Whitehawk Camp Community Archaeology Project gets cracking

Whitehawk project - meeting A group of archaeology fans met this week for the launch of the exciting new Whitehawk Camp Community Archaeology Project.

The project will bring together archaeologists and local people as they aim to discover more about Brighton’s very first residents believed to have lived on an ancient settlement on Whitehawk Hill.

The site, older than Stonehenge, is a rare type of ritual monument – a Neolithic Causewayed Enclosure dated at 5,500 years old and marks the beginning of Britain’s first farming communities.

The project, funded by the Heritage Lottery Fund, will be fascinating as it brings the study of history bang up to date using modern archaeology techniques, community involvement and social media.

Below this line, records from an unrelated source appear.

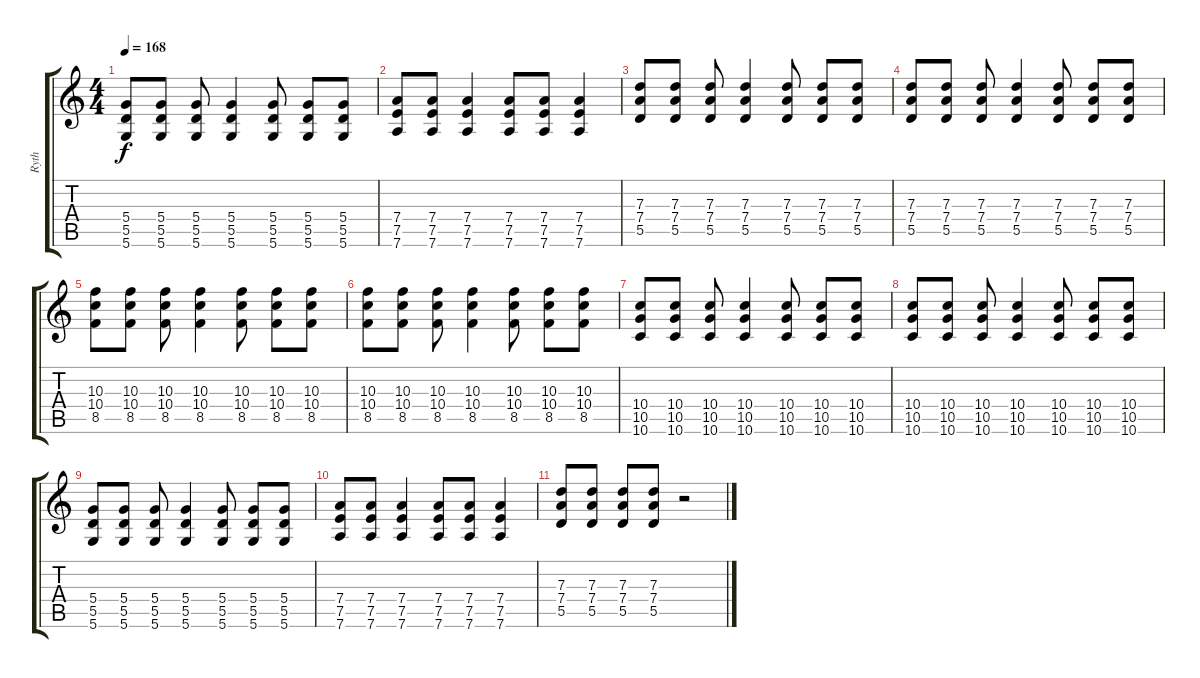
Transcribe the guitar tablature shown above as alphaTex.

\track ("Ryth" "Ryth") {instrument electricguitarclean}
\staff {score tabs}
\tuning (E4 B3 G3 D3 A2 D2) {hide}
\ts (4 4)
\tempo 168
\clef g2
\ks c
(5.4 5.5 5.6).8{dy f} (5.4 5.5 5.6).8 (5.4 5.5 5.6).8 (5.4 5.5 5.6).4 (5.4 5.5 5.6).8 (5.4 5.5 5.6).8 (5.4 5.5 5.6).8 |
(7.4 7.5 7.6).8 (7.4 7.5 7.6).8 (7.4 7.5 7.6).4 (7.4 7.5 7.6).8 (7.4 7.5 7.6).8 (7.4 7.5 7.6).4 |
(7.3 7.4 5.5).8 (7.3 7.4 5.5).8 (7.3 7.4 5.5).8 (7.3 7.4 5.5).4 (7.3 7.4 5.5).8 (7.3 7.4 5.5).8 (7.3 7.4 5.5).8 |
(7.3 7.4 5.5).8 (7.3 7.4 5.5).8 (7.3 7.4 5.5).8 (7.3 7.4 5.5).4 (7.3 7.4 5.5).8 (7.3 7.4 5.5).8 (7.3 7.4 5.5).8 |
(10.3 10.4 8.5).8 (10.3 10.4 8.5).8 (10.3 10.4 8.5).8 (10.3 10.4 8.5).4 (10.3 10.4 8.5).8 (10.3 10.4 8.5).8 (10.3 10.4 8.5).8 |
(10.3 10.4 8.5).8 (10.3 10.4 8.5).8 (10.3 10.4 8.5).8 (10.3 10.4 8.5).4 (10.3 10.4 8.5).8 (10.3 10.4 8.5).8 (10.3 10.4 8.5).8 |
(10.4 10.5 10.6).8 (10.4 10.5 10.6).8 (10.4 10.5 10.6).8 (10.4 10.5 10.6).4 (10.4 10.5 10.6).8 (10.4 10.5 10.6).8 (10.4 10.5 10.6).8 |
(10.4 10.5 10.6).8 (10.4 10.5 10.6).8 (10.4 10.5 10.6).8 (10.4 10.5 10.6).4 (10.4 10.5 10.6).8 (10.4 10.5 10.6).8 (10.4 10.5 10.6).8 |
(5.4 5.5 5.6).8 (5.4 5.5 5.6).8 (5.4 5.5 5.6).8 (5.4 5.5 5.6).4 (5.4 5.5 5.6).8 (5.4 5.5 5.6).8 (5.4 5.5 5.6).8 |
(7.4 7.5 7.6).8 (7.4 7.5 7.6).8 (7.4 7.5 7.6).4 (7.4 7.5 7.6).8 (7.4 7.5 7.6).8 (7.4 7.5 7.6).4 |
(7.3 7.4 5.5).8 (7.3 7.4 5.5).8 (7.3 7.4 5.5).8 (7.3 7.4 5.5).8 r.2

While there will be archaeological site digs, a lot of the work involves the collection of objects excavated from the site in the 1920s and 1930s.

I popped along to the first meeting of museum staff with members of the Brighton and Hove Archaeological Society.  A group of keen volunteers were there to find out what roles they will be taking on.

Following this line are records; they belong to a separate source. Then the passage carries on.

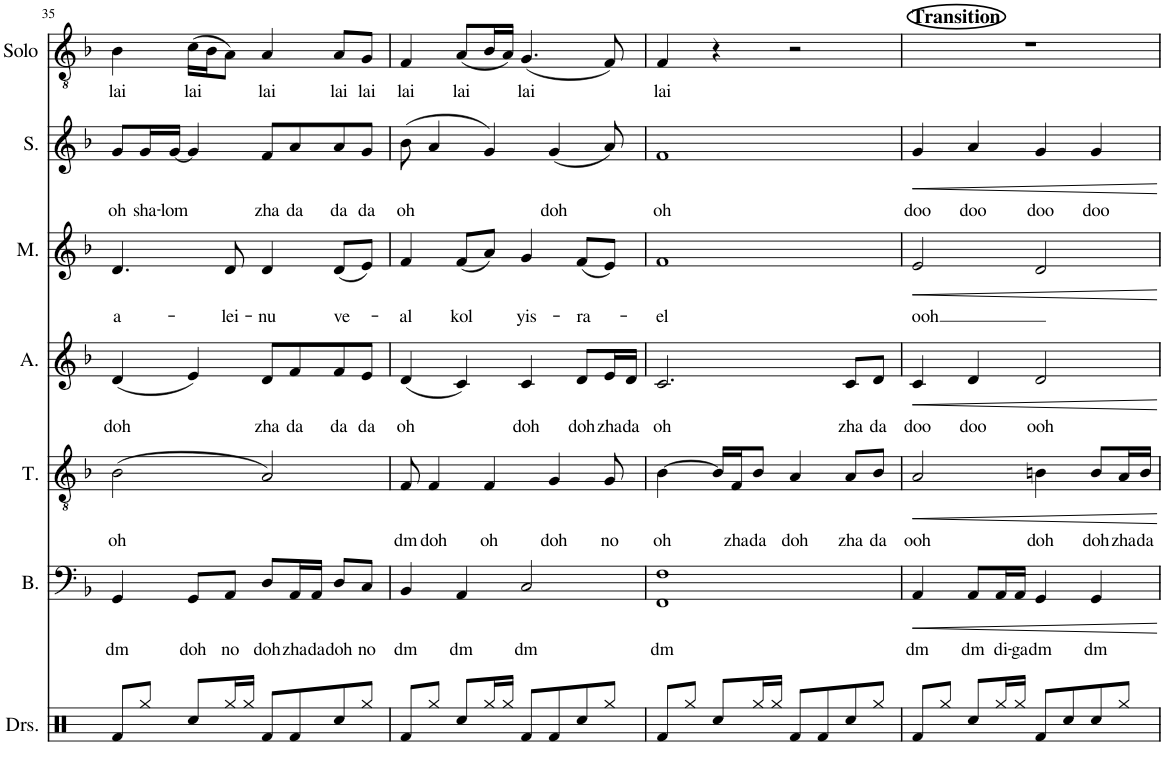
**kern	**text	**kern	**text	**kern	**text	**kern	**text	**kern	**text	**kern	**text
*part6	*part6	*part5	*part5	*part4	*part4	*part3	*part3	*part2	*part2	*part1	*part1
*staff6	*staff6	*staff5	*staff5	*staff4	*staff4	*staff3	*staff3	*staff2	*staff2	*staff1	*staff1
*I"Bass	*	*I"Tenor	*	*I"Alto	*	*I"Mezzo	*	*I"Soprano	*	*I"Solo	*
*I'B.	*	*I'T.	*	*I'A.	*	*I'M.	*	*I'S.	*	*I'Solo	*
!!LO:PB:g=z
*clefF4	*	*clefGv2	*	*clefG2	*	*clefG2	*	*clefG2	*	*clefGv2	*
*k[b-]	*	*k[b-]	*	*k[b-]	*	*k[b-]	*	*k[b-]	*	*k[b-]	*
*M4/4	*	*M4/4	*	*M4/4	*	*M4/4	*	*M4/4	*	*M4/4	*
=35	=35	=35	=35	=35	=35	=35	=35	=35	=35	=35	=35
!	!LO:LY:b	!	!LO:LY:b	!	!LO:LY:b	!	!LO:LY:b	!	!LO:LY:b	!	!LO:LY:b
4GG/	dm	(2B-\	oh	(4d/	doh	4.d/	a-	8g/L	oh	4B-\	lai
!	!	!	!	!	!	!	!	!	!LO:LY:b	!	!
.	.	.	.	.	.	.	.	16g/L	sha-	.	.
!	!	!	!	!	!	!	!	!	!LO:LY:b	!	!
.	.	.	.	.	.	.	.	[16g/JJ	-lom	.	.
!	!LO:LY:b	!	!	!	!	!	!	!	!	!	!LO:LY:b
8GG/L	doh	.	.	4e/)	.	.	.	4g/]	.	(16c\LL	lai
.	.	.	.	.	.	.	.	.	.	16B-\J	.
!	!LO:LY:b	!	!	!	!	!	!LO:LY:b	!	!	!	!
8AA/J	no	.	.	.	.	8d/	-lei-	.	.	8A\J)	.
!	!LO:LY:b	!	!	!	!LO:LY:b	!	!LO:LY:b	!	!LO:LY:b	!	!LO:LY:b
8D/L	doh	2A/)	.	8d/L	zha	4d/	-nu	8f/L	zha	4A/	lai
!	!LO:LY:b	!	!	!	!LO:LY:b	!	!	!	!LO:LY:b	!	!
16AA/L	zha	.	.	8f/	da	.	.	8a/	da	.	.
!	!LO:LY:b	!	!	!	!	!	!	!	!	!	!
16AA/JJ	da	.	.	.	.	.	.	.	.	.	.
!	!LO:LY:b	!	!	!	!LO:LY:b	!	!LO:LY:b	!	!LO:LY:b	!	!LO:LY:b
8D/L	doh	.	.	8f/	da	(8d/L	ve-	8a/	da	8A/L	lai
!	!LO:LY:b	!	!	!	!LO:LY:b	!	!	!	!LO:LY:b	!	!LO:LY:b
8C/J	no	.	.	8e/J	da	8e/J)	.	8g/J	da	8G/J	lai
=36	=36	=36	=36	=36	=36	=36	=36	=36	=36	=36	=36
!	!LO:LY:b	!	!LO:LY:b	!	!LO:LY:b	!	!LO:LY:b	!	!LO:LY:b	!	!LO:LY:b
4BB-/	dm	8F/	dm	(4d/	oh	4f/	-al	(8b-\	oh	4F/	lai
!	!	!	!LO:LY:b	!	!	!	!	!	!	!	!
.	.	4F/	doh	.	.	.	.	4a/	.	.	.
!	!LO:LY:b	!	!	!	!	!	!LO:LY:b	!	!	!	!LO:LY:b
4AA/	dm	.	.	4c/)	.	(8f/L	kol	.	.	(8A/L	lai
!	!	!	!LO:LY:b	!	!	!	!	!	!	!	!
.	.	4F/	oh	.	.	8a/J)	.	4g/)	.	16B-/L	.
.	.	.	.	.	.	.	.	.	.	16A/JJ)	.
!	!LO:LY:b	!	!	!	!LO:LY:b	!	!LO:LY:b	!	!	!	!LO:LY:b
2C/	dm	.	.	4c/	doh	4g/	yis-	.	.	(4.G/	lai
!	!	!	!LO:LY:b	!	!	!	!	!	!LO:LY:b	!	!
.	.	4G/	doh	.	.	.	.	(4g/	doh	.	.
!	!	!	!	!	!LO:LY:b	!	!LO:LY:b	!	!	!	!
.	.	.	.	8d/L	doh	(8f/L	-ra-	.	.	.	.
!	!	!	!LO:LY:b	!	!LO:LY:b	!	!	!	!	!	!
.	.	8G/	no	16e/L	zha	8e/J)	.	8a/)	.	8F/)	.
!	!	!	!	!	!LO:LY:b	!	!	!	!	!	!
.	.	.	.	16d/JJ	da	.	.	.	.	.	.
=37	=37	=37	=37	=37	=37	=37	=37	=37	=37	=37	=37
!	!LO:LY:b	!	!LO:LY:b	!	!LO:LY:b	!	!LO:LY:b	!	!LO:LY:b	!	!LO:LY:b
1FF 1F	dm	[4B-\	oh	2.c/	oh	1f	-el	1f	oh	4F/	lai
.	.	16B-/LL]	.	.	.	.	.	.	.	4r	.
!	!	!	!LO:LY:b	!	!	!	!	!	!	!	!
.	.	16F/J	zha	.	.	.	.	.	.	.	.
!	!	!	!LO:LY:b	!	!	!	!	!	!	!	!
.	.	8B-/J	da	.	.	.	.	.	.	.	.
!	!	!	!LO:LY:b	!	!	!	!	!	!	!	!
.	.	4A/	doh	.	.	.	.	.	.	2r	.
!	!	!	!LO:LY:b	!	!LO:LY:b	!	!	!	!	!	!
.	.	8A/L	zha	8c/L	zha	.	.	.	.	.	.
!	!	!	!LO:LY:b	!	!LO:LY:b	!	!	!	!	!	!
.	.	8B-/J	da	8d/J	da	.	.	.	.	.	.
=38	=38	=38	=38	=38	=38	=38	=38	=38	=38	=38	=38
!	!	!	!	!	!	!	!	!	!	!LO:TX:a:B:t=Transition	!
!	!LO:LY:b	!	!LO:LY:b	!	!LO:LY:b	!	!LO:LY:b	!	!LO:LY:b	!	!
4AA/	dm	2A/	ooh	4c/	doo	2e/	ooh	4g/	doo	1r	.
!	!LO:LY:b	!	!	!	!LO:LY:b	!	!	!	!LO:LY:b	!	!
8AA/L	dm	.	.	4d/	doo	.	.	4a/	doo	.	.
!	!LO:LY:b	!	!	!	!	!	!	!	!	!	!
16AA/L	di-	.	.	.	.	.	.	.	.	.	.
!	!LO:LY:b	!	!	!	!	!	!	!	!	!	!
16AA/JJ	-ga	.	.	.	.	.	.	.	.	.	.
!	!LO:LY:b	!	!LO:LY:b	!	!LO:LY:b	!	!	!	!LO:LY:b	!	!
4GG/	dm	4Bn\	doh	2d/	ooh	2d/	.	4g/	doo	.	.
!	!LO:LY:b	!	!LO:LY:b	!	!	!	!	!	!LO:LY:b	!	!
4GG/	dm	8B/L	doh	.	.	.	.	4g/	doo	.	.
!	!	!	!LO:LY:b	!	!	!	!	!	!	!	!
.	.	16A/L	zha	.	.	.	.	.	.	.	.
!	!	!	!LO:LY:b	!	!	!	!	!	!	!	!
.	.	16B/JJ	da	.	.	.	.	.	.	.	.
=	=	=	=	=	=	=	=	=	=	=	=
*-	*-	*-	*-	*-	*-	*-	*-	*-	*-	*-	*-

A lot of the work will involve packing and photographing each item in the stores. They will then be labelled and the image uploaded onto a website opening the collection up to the world.

The team of volunteers will be working at the museum working alongside Curator Collections co-ordinator Andy Maxted to learn these skills. It was clear the volunteers who all have a great interest and knowledge in archaeology are keen to get cracking with the work.

There was some discussion about availability. The volunteers will be juggling their projects with work, studies, grandparent duties and other commitments.  They’ll be starting the work next week, some will be involved with the packing and photographing of objects while others will input the data. There’s plenty of opportunity to learn new skills through the year.

Project leader and Senior Keeper Richard Le Saux said “This is going to be a really interesting project. This will not just be a formulaic, methodically plod through work. For example, there will be an intrinsic interest in seeing how people packed the objects 80 years ago. We’ll keep some of the packaging as that in itself will be a bit of social history. It’s going to be absorbing.“

There are lots of ways for people in Brighton and Hove to get involved or follow the project.

You can volunteer, follow the project on social media or come and meet the team at a series of events through the summer.

I’m going to be following the project through the summer and as an archaeology novice, I’m looking forward to learning a lot.